Kontroversi ini mencuat setelah Jonasi dalam sebuah podcast dan pertunjukan stand-up menerjemahkan chant tersebut secara literal menjadi kalimat humor yang sederhana. Versi tersebut kemudian viral di media sosial, memicu gelombang reaksi—mulai dari tawa hingga kritik soal penyederhanaan makna budaya.
Namun di balik viralitas itu, muncul kekhawatiran yang lebih luas. Dalam era digital, karya budaya sering kali terlepas dari konteks aslinya dan direduksi menjadi konten singkat yang mudah dikonsumsi. Dalam kasus ini, Lebo M menilai bahwa reduksi tersebut bukan hanya soal selera humor, tetapi berpotensi mengikis pemahaman publik terhadap warisan budaya Afrika.
Sejumlah pengamat budaya melihat kasus ini sebagai titik temu antara kebebasan berekspresi dan tanggung jawab kultural. Di satu sisi, komedi memang kerap memanfaatkan reinterpretasi sebagai sumber humor. Namun di sisi lain, ketika reinterpretasi itu menyentuh simbol budaya yang memiliki nilai historis dan spiritual, batas antara satire dan distorsi menjadi semakin tipis.
Respons Jonasi sendiri menunjukkan bahwa konflik ini tidak sepenuhnya hitam-putih. Ia mengaku sebagai penggemar karya Lebo M dan sempat berniat berkolaborasi untuk memberikan edukasi kepada publik. Namun komunikasi yang tidak berjalan mulus justru memperkeruh situasi.
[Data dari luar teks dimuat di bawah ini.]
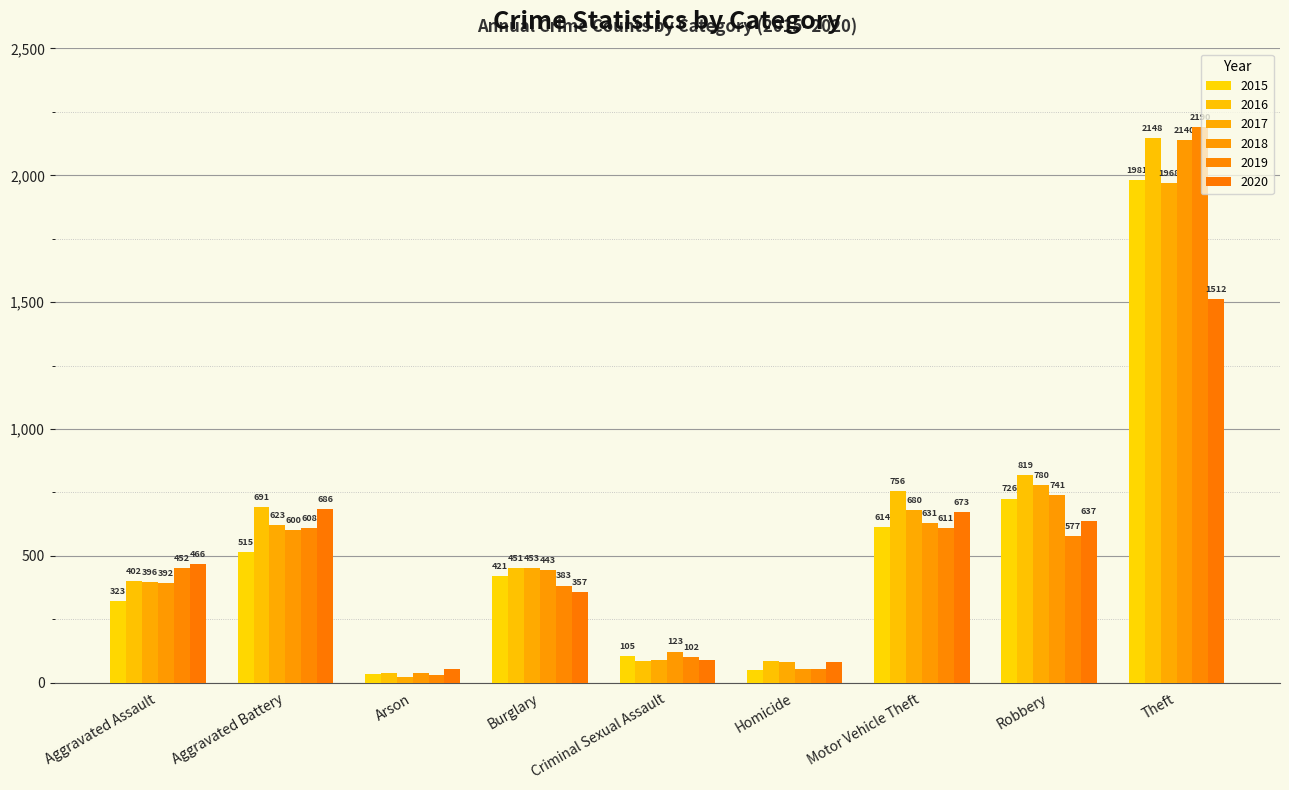

What is the sum of all 2020 values?

4556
Kasus ini kini berpotensi menjadi preseden penting, terutama dalam menentukan bagaimana hukum memandang konten viral berbasis humor yang bersinggungan dengan identitas budaya. Apakah publik akan melihatnya sebagai ekspresi kreatif yang sah, atau sebagai bentuk misrepresentasi yang merugikan?
Di tengah perdebatan tersebut, satu hal menjadi jelas: di era media sosial, sebuah candaan tidak lagi berhenti sebagai candaan. Ia bisa berkembang menjadi wacana global—bahkan sengketa hukum—yang mempertanyakan ulang hubungan antara hiburan, makna, dan penghormatan terhadap budaya.